Non solo aperitivo: perché il caso Campari pesa sull’Italia che investe in Lussemburgo

La Guardia di Finanza ha eseguito il sequestro di azioni ordinarie Davide Campari-Milano per un valore di 1.291.758.703,34 euro nei confronti di Lagfin SCA, la holding lussemburghese che controlla il gruppo.

Il provvedimento, disposto dal gip di Monza nell’ambito di un’inchiesta per “dichiarazione fraudolenta mediante altri artifici” e per la “responsabilità amministrativa delle persone giuridiche”, fa riferimento alla maxi-fusione del 2018 tra l’italiana Alicros e la stessa Lagfin.

Secondo gli inquirenti, non sarebbero state dichiarate plusvalenze da “exit tax” per circa 5,3 miliardi, maturate al momento del trasferimento all’estero della partecipazione che deteneva il 51% di Campari.

La società operativa e le sue controllate non risultano indagate; Lagfin ribadisce di aver sempre adempiuto ai propri obblighi fiscali e di voler difendere la propria posizione. In base al decreto, tra gli indagati figura anche il presidente di Campari, Luca Garavoglia.

Il sequestro è stato eseguito “applicando il vincolo” su azioni Campari fino a concorrenza dell’importo indicato dal gip; la cifra corrisponde, secondo l’ordinanza, all’imposta non versata al momento della presunta fuoriuscita della partecipazione dal territorio nazionale. Stime di stampa quantificano il blocco in oltre il 16% del capitale della società quotata.

Campari ha precisato che la vicenda riguarda esclusivamente la holding e non il gruppo né le sue controllate.

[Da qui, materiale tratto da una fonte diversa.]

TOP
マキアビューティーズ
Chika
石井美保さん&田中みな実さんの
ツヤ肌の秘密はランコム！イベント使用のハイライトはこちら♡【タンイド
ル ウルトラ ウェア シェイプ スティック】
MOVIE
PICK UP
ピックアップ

Dal canto suo Lagfin richiama un contenzioso già in corso da due anni, affermando di aver agito nel rispetto delle norme e di considerare infondate le contestazioni. L’inchiesta, avviata a Milano e poi trasferita alla procura di Monza, nasce da verifiche della Guardia di Finanza sulle annualità 2018-2020.

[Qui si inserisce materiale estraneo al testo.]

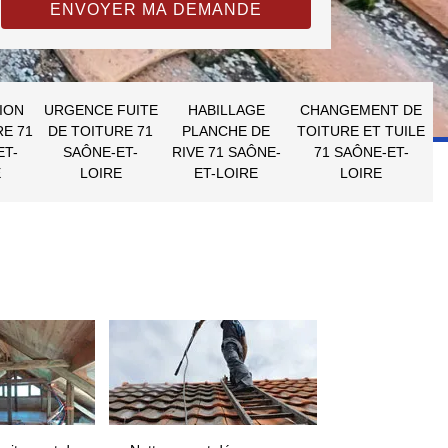
ION
URGENCE FUITE
HABILLAGE
CHANGEMENT DE
RE 71
DE TOITURE 71
PLANCHE DE
TOITURE ET TUILE
ET-
SAÔNE-ET-
RIVE 71 SAÔNE-
71 SAÔNE-ET-
E
LOIRE
ET-LOIRE
LOIRE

Milano–Lussemburgo: cosa c’è dietro le scatole societarie

Molti gruppi italiani vedono le holding di vertice in giurisdizioni europee considerate efficienti dal punto di vista societario e fiscale. Il Lussemburgo offre un regime consolidato per le holding (partecipation exemption su dividendi e capital gain che rispettino alcuni requisiti) e, dal 2025, un’imposta sui redditi societari ridotta al 16% (aliquota massima complessiva in città di Lussemburgo al 23,87% includendo imposte locali). Non è un’anomalia italiana, ma un tassello dell’integrazione del mercato dei capitali europeo. Il punto sensibile non è “dove” si collochi la holding, ma “come” si gestiscano gli effetti fiscali dei riassetti transfrontalieri. In Italia la disciplina della “exit tax”, un recepimento della direttiva europea ATAD, richiede che, quando una società trasferisce all’estero la residenza o sposta asset/partecipazioni in modo da far venir meno la potestà impositiva italiana, si tassino le plusvalenze latenti al valore di mercato.

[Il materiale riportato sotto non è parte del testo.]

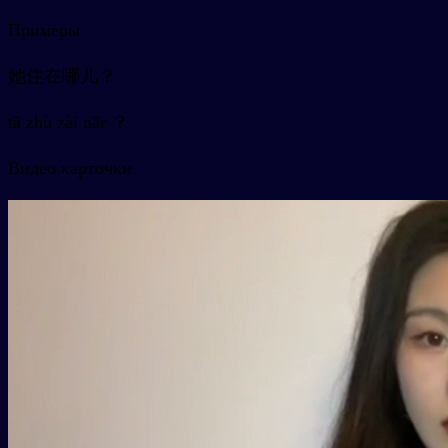
Примеры
她住在哪儿？
tā zhù zài nǎr ？
Видео карточки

Il paradosso del “rosso italiano”

Campari è da oltre un secolo nell’immaginario italiano: il colore, il rito dell’aperitivo, la grafica d’autore, il Camparino in Galleria. È un costume nazionale, per questo che la notizia risuona oltre la cronaca giudiziaria. L’indagine tocca l’icona di un costume nazionale e, insieme, una multinazionale quotata con oltre cinquanta marchi globali. Nel 2025 il gruppo è tra i primi player mondiali degli spirit, da Aperol a Wild Turkey, presente in più di 190 Paesi: una creatura ormai globale che però resta legata a simboli nati a Milano. La tensione tra radici e governance transnazionale è il vero racconto culturale dietro i numeri.

Mercato e operatività

Sul piano finanziario, la misura incide sulla catena di controllo – gestita da Lagfin – ma non modifica l’operatività delle società del gruppo. Campari ribadisce di non essere parte del procedimento. Sono linee che, per ora, corrono parallele.